The economy of ideas


The 4.4 metres (14 feet) high bronze statue of Karl Marx, created by Chinese artist Wu Weishan and donated by China is unveiled to mark the 200th birth anniversary of the German philosopher in his hometown Trier, Germany, on May 5.

TAGS: Politics, Economy

Many had hoped that the 2008 global economic crisis would mark the end of neoliberal globalization and the revival of the left. They were wrong in every respect, except one: While it is true that globalization is in crisis, as is evident from the election of populist, isolationist and ethnocentric leaders who vowed to put their respective countries first, it is not in any doubt in classic left-wing terms. The left, in fact, is losing everywhere to center-right and even far-right leaders. And these guys aren’t winning with liberal economic formulas – which rely on open markets – but on neoconservative ones. Typical examples are Donald Trump’s reduction of taxes on high-income earners in the United States and Viktor Orban slashing social spending in Hungary. And of course tariffs on imports are not neoliberal either.

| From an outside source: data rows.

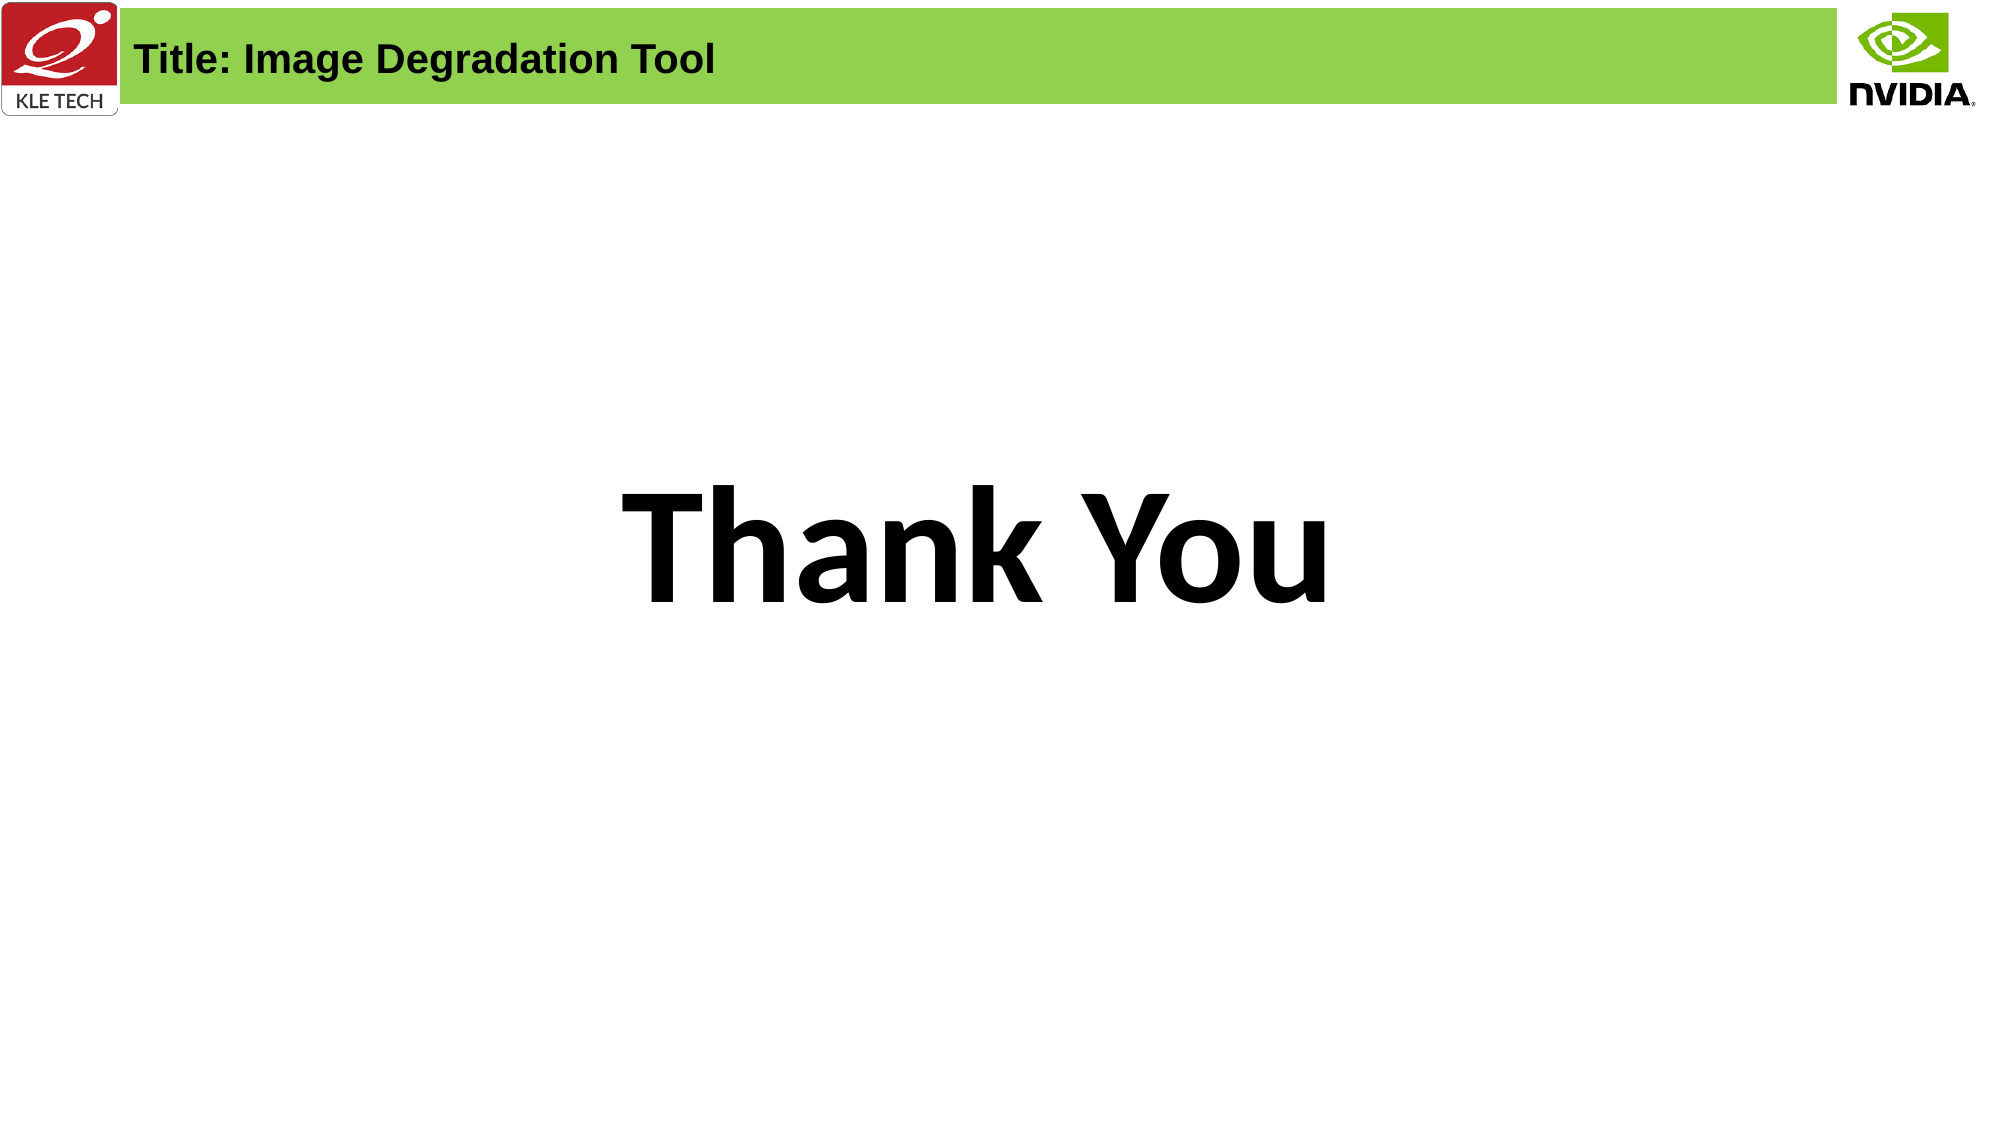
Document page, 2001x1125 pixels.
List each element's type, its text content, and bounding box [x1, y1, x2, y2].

text_box Thank You [413, 428, 1544, 644]
text_box Title: Image Degradation Tool [119, 6, 1836, 107]
picture [1836, 4, 1993, 114]
picture [0, 0, 119, 119]
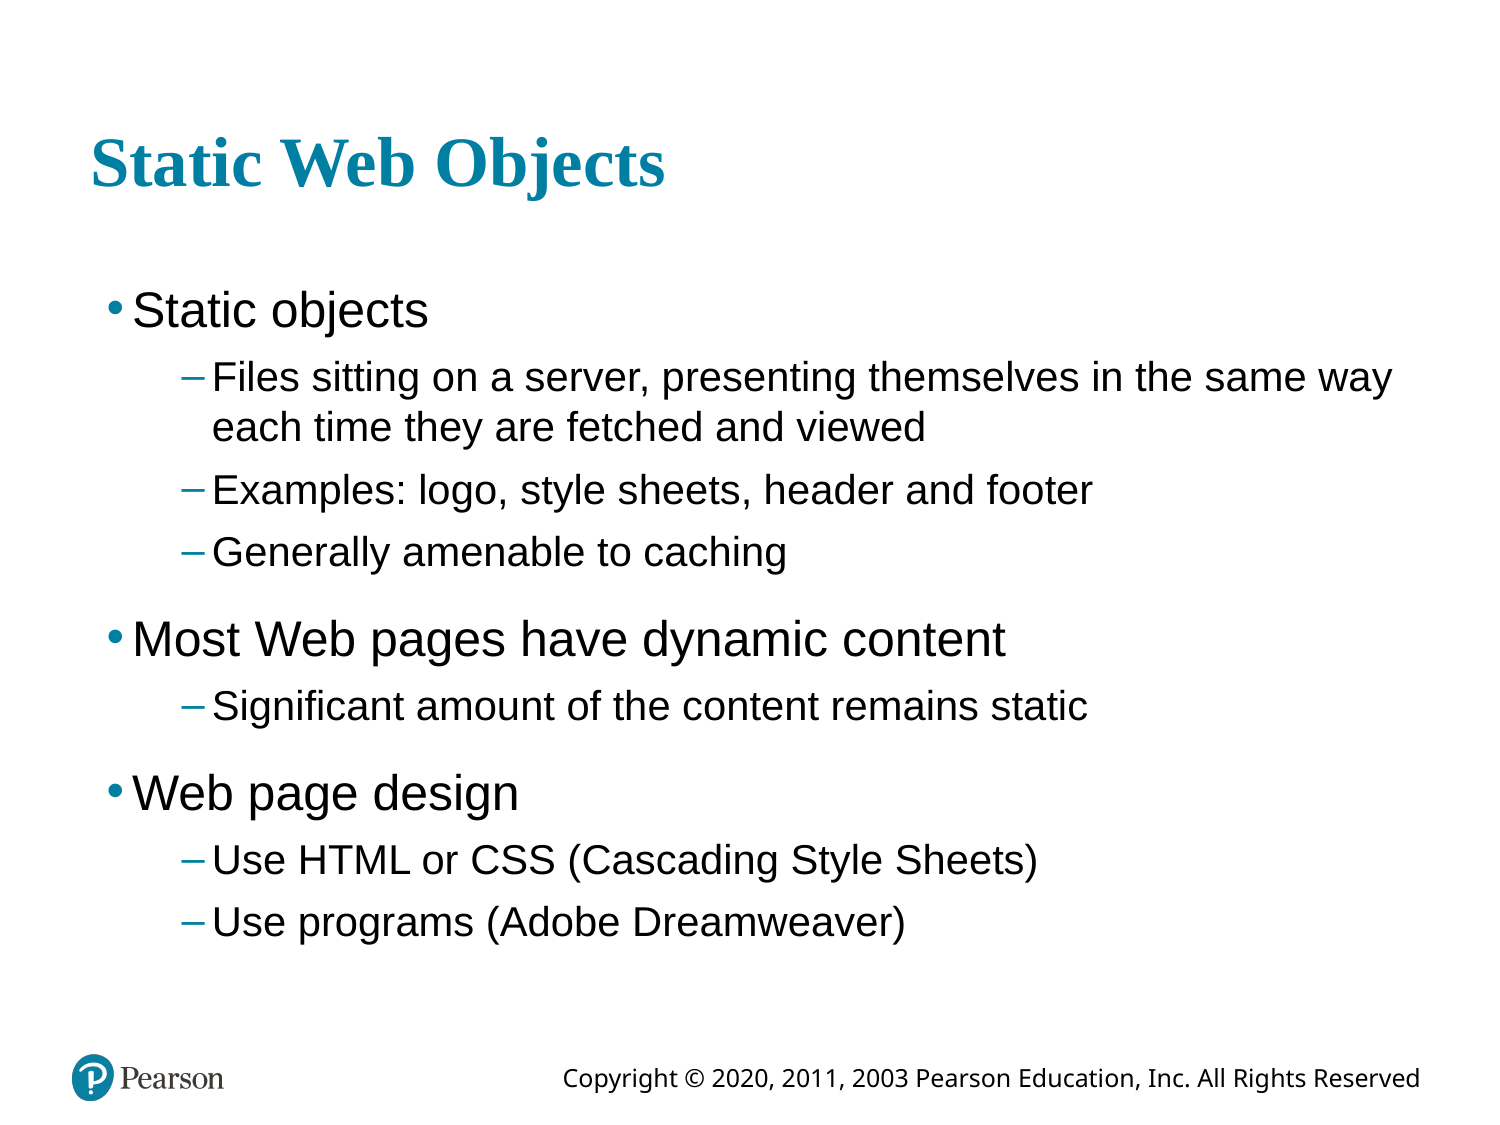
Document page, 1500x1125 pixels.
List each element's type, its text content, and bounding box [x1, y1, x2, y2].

The policies adopted by these populists lead to a dead end and capitalism is like a shark: It needs to keep moving to survive. It needs global markets. As one of the most incisive analysts of capitalism said: “In place of the old wants, satisfied by the production of the country, we find new wants, requiring for their satisfaction the products of distant lands and climes. In place of the old local and national seclusion and self-sufficiency, we have intercourse in every direction, universal interdependence of nations.” (Karl Marx, “The Communist Manifesto”)

Regardless of all this, the left, in all its manifestations – social-democratic, revolutionary, communist – is actually losing from the latest crisis of capitalism rather than gaining. And the reason is that we know that in the current economic environment, capitalism offers more prosperity than the various leftist models that have been tried. Capitalism has been seen to work for the past 17 centuries. Yes, there has been injustice and exploitation, but a resident of Hainan province in China can now buy a car, when during the Great Leap Forward they had to melt down their pots and pans to give Mao the 1,200 tons of steel he wanted for his production plan.

In Marxist terms, it could be said that capitalism’s productive relationships, the cornerstone of which is private ownership, suit existing productive forces perfectly. The legal protection of ownership solved the age-old problem of resource distribution so that instead of killing each other over a piece of land, people delineated it and had the law on their side to protect it. This protection served as a motive for greater material production, since its output was also protected.

The correlations, however, don’t work in the same way with the intangible. The new economy of ideas is a perfect example. Despite all manner of legal acrobatics to safeguard intellectual property, this understandably remains outside the purview of the old rules for the simple reason that the notion of ownership of information is meaningless, because information – unlike, say, a field – only becomes such when it is shared. Nor can someone sell an idea for, say, 10,000 euros because the purchaser needs to be able to assess its value and to do so would have to be privy to the idea, after which point there would be no reason to buy it. When intellectual property, meanwhile, is not locked in a tangible form (on paper, vinyl, canvas etc) it has zero cost of reproduction.
It is also worth noting that capitalism’s terrific success is not due to the protection of material property alone. It also encouraged the widest possible dissemination of intellectual output, via education, public libraries, cultural events and so on.

Right now, we are experiencing the fundamental contradiction of capitalism, which perforce will come to a dead end – the effort to apply the old rules of ownership to the economy of ideas. One form of this contradiction is evident in the labor market. While workers face increasing demands for more skills and training, achieving this is becoming increasingly expensive and out of reach for the working class. This doesn’t just cultivate inequality and tensions, but also deprives the economy of its mainstay: human brain power. Social mobility in the first few centuries of capitalism was not just a sign of its social legitimization (Henry Ford, for example, came from a family of farmers) but also of progress. Free education – meaning the unhindered circulation of intellectual work – boosted the evolution of culture and science.

Marx, however, made an important prediction: “At a certain stage of development, the material productive forces of society come into conflict with the existing relations of production or – this merely expresses the same thing in legal terms – with the property relations within the framework of which they have operated hitherto. From forms of development of the productive forces these relations turn into their fetters. Then begins an era of social revolution. The changes in the economic foundation lead sooner or later to the transformation of the whole immense superstructure.” (“A Contribution to the Critique of Political Economy”)

Our societies are in this phase of transition right now, regardless of whether the initial reactions – as is the case with all great changes – are conservative or reactionary. The economy of knowledge, to which humanity will inevitably increasingly turn as machines take over material production, does not abide by the old capitalist rules. With zero cost of reproduction, the battle cry “each according to his ability [motivated by the growing influence of the reputation economy], each according to his needs” may finally become a reality – and it is this that the left should be focusing on.